Exploratory Data Analysis

First, the data and tools imports


In [ ]:
import pandas as pd
from pprint import pprint
import matplotlib.pyplot as plt
plt.style.use('ggplot')
%matplotlib inline

In [ ]:
df = pd.read_table('data/preprocessed.tsv')

Exercise 1: Go through each column and figure out it's characteristics


In [ ]:
pprint(df.columns.tolist())

Exercise 1.1: "Describe" the columns which have numerical types

Hint: use the describe method

Sample code:


In [ ]:
df['n_votes'].describe()

Try it out on other columns


In [ ]:
# ENTER CODE HERE

Exercise 1.2: Is there a way to compactly visualize summary statistics of a column?

Hint: Use a histogram

Sample code:


In [ ]:
df['n_votes'].hist(bins=20)

Try it out on other columns


In [ ]:
# ENTER CODE HERE

Exercise 2: Problem - What about columns (features) that are non-numerical?

Hint: Try different kind of plots

Sample code:


In [ ]:
df['section'].value_counts().plot(kind="bar")

In [ ]:
df['section'].value_counts().plot(kind="pie")

Try it out on other (non-numerical) columns


In [ ]:
### ENTER CODE HERE

Exercise 3: What about multivariate analysis?

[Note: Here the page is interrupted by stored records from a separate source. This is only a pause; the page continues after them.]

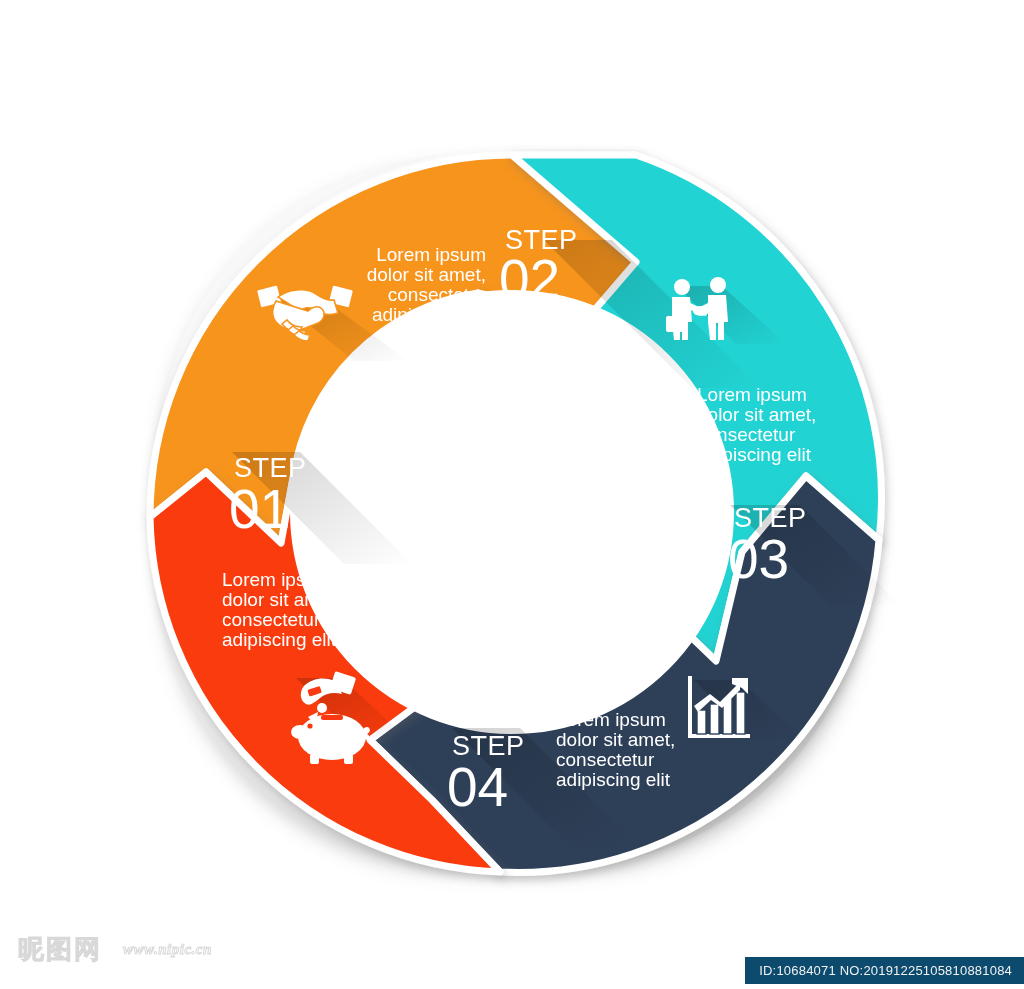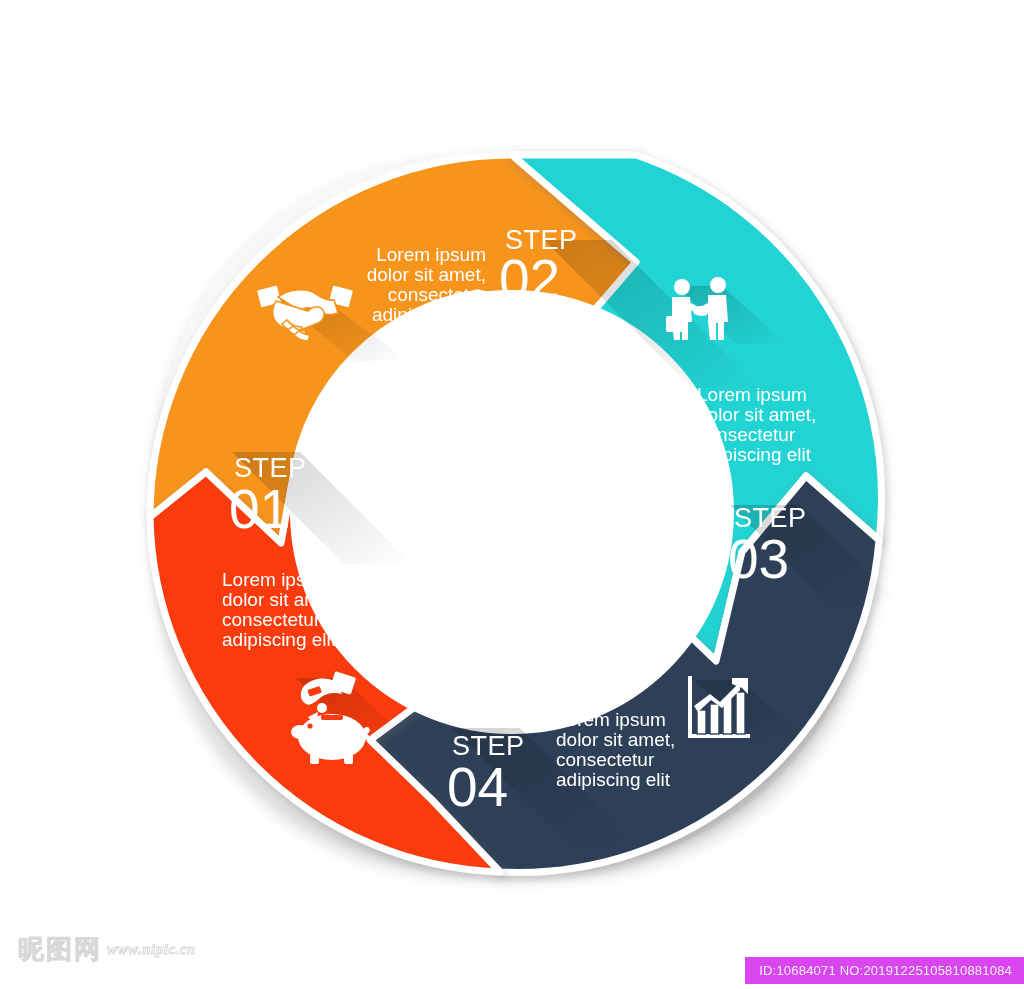--- a/index.html
+++ b/index.html
@@ -40,7 +40,7 @@
     bottom: 22px;
     display: flex;
     align-items: center;
-    gap: 5px;
+    gap: 21px;
     user-select: none;
     pointer-events: none;
   }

How does one column affect the other?

Exercise 3.1: Is there a relation between the number of votes and whether the talk is selected?

Hint: Use a scatterplot

Sample code:


In [ ]:
df.plot.scatter(x="n_votes", y="selected")

Exercise 3.2: Find correlation between other pairs of columns


In [ ]:
### ENTER CODE HERE